Collect the lines of the entries where "caso" shows up.

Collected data
····················
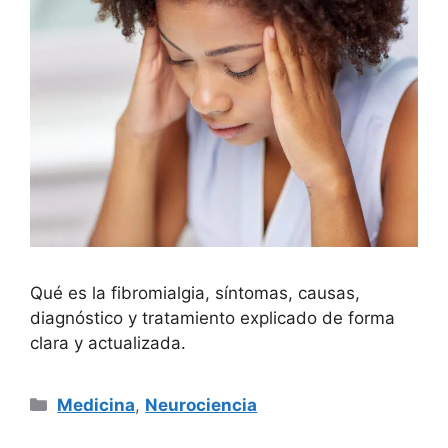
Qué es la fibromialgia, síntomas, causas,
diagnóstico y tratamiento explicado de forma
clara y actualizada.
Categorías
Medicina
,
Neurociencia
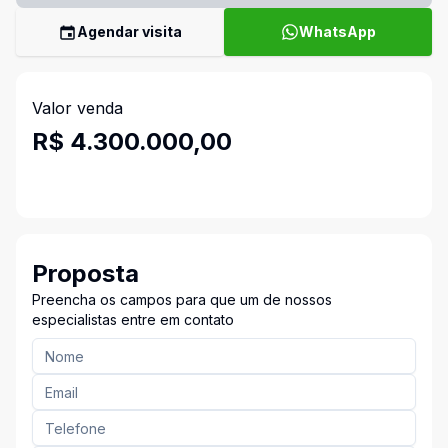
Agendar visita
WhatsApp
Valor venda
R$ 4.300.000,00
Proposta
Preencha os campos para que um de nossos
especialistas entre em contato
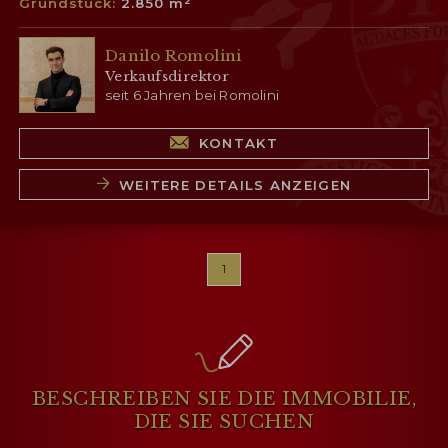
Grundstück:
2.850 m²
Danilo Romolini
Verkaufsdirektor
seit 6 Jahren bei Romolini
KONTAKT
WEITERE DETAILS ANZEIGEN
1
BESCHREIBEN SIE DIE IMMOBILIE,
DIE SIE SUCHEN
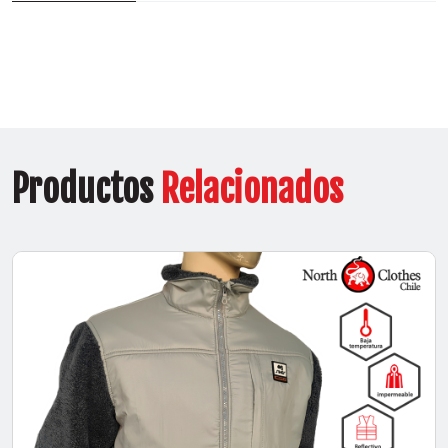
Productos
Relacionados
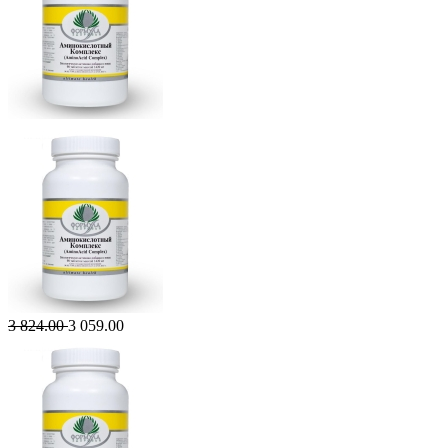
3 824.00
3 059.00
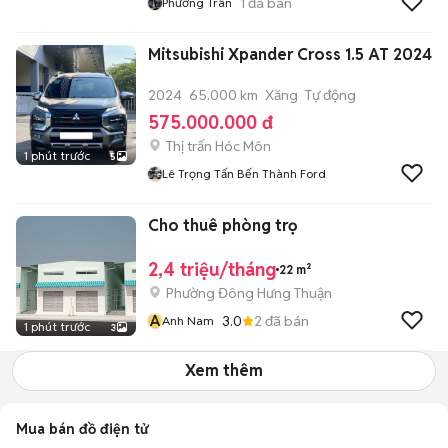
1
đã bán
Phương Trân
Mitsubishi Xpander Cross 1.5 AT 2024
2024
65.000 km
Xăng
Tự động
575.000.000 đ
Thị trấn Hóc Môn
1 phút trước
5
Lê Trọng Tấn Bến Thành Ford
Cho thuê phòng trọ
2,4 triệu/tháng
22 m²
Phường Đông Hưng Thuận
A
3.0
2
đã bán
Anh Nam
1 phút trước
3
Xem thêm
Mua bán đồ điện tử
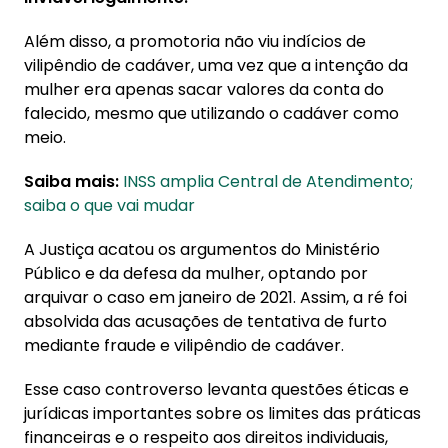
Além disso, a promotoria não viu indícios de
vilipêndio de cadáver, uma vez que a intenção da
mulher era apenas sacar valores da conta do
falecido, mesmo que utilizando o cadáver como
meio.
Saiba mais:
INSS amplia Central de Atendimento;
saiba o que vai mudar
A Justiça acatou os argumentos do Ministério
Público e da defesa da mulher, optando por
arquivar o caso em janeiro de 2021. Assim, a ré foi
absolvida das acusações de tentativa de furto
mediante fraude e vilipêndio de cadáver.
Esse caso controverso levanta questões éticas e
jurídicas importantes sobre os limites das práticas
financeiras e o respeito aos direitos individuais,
····················
Written solution:
arquivar o caso em janeiro de 2021. Assim, a ré foi
Esse caso controverso levanta questões éticas e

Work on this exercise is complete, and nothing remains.